She let the oar rest across her lap; there was no need to paddle. The river swept her through the forest at a pace that might have frightened her once. Now, she could only watch the trees and water and mud bleed into a single image at the edges of her vision, trying to convince herself she was afraid of nothing.
Every aspect of her life was like this river. Thrashing, chaotic, ready to plunge her over a cliff at any moment. She couldn’t see where she was headed, but Time kept up his never-ending pilgrimage, content with nothing if not to drag her along with him.
Faster and faster, the river tumbled on. She could see up ahead a spot where the trees cleared and a continual mist sprayed up from some unknown depth. Unconsciously, she stuck the paddle back in the river, and tried to angle toward the bank. But sharp rocks stood guard along the shore, and the current carried her as helplessly as though she were an ant upon a leaf.

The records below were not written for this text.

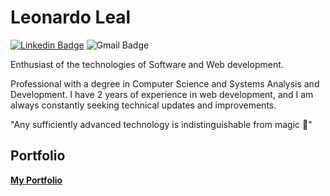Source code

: # Leonardo Leal


[![Linkedin Badge](https://img.shields.io/badge/-Leonardo%20Leal-6633cc?style=flat-square&logo=Linkedin&logoColor=white&link=https://www.linkedin.com/in/leonardo-leal-ara%C3%BAjo-2653b91b9/)](https://www.linkedin.com/in/leonardo-leal-ara%C3%BAjo-2653b91b9/) 
![Gmail Badge](https://img.shields.io/badge/-leonardoleal018@gmail.com-6633cc?style=flat-square&logo=Gmail&logoColor=white&link=mailto:leonardoleal018@gmail.com)


Enthusiast of the technologies of Software and Web development.

Professional with a degree in Computer Science and Systems Analysis and Development. 
I have 2 years of experience in web development, and I am always constantly seeking technical updates and improvements.

"Any sufficiently advanced technology is indistinguishable from magic 🧙"

## Portfolio
<a href="https://portfolio-leonardo-leal.vercel.app/" target="_blank">**My Portfolio**</a>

She fought it. Her arms and chest trembled with the effort. She forgot all else. There was only the river below her, the forest around her, and the driving instinct to flee these deadly rapids. Through weariness onto total exhaustion she paddled. But with every inch gained toward shore, she lost a foot toward the cliff.
At last she reached a point beyond exhaustion, a point where weakness of body overpowers even the strongest of wills to survive. Mere feet from the shore, she let the oar slip into the rapids, and lay back, feeling no fear, only regret for a life wasted.
But as her consciousness slipped toward oblivion, a great jarring shivered the boat, and the unmistakable sense of a rudder driving through soft earth shook her upright. Then all was still.
The boat idled halfway up the bank, wedged between a pair of sharp boulders.
She climbed out and collapsed on the shore. Even as exhaustion took her, life acquired a new and unexpected splendor, and she smiled at the jagged boulders and whatever quirk of the tide had sent her to their saving embrace.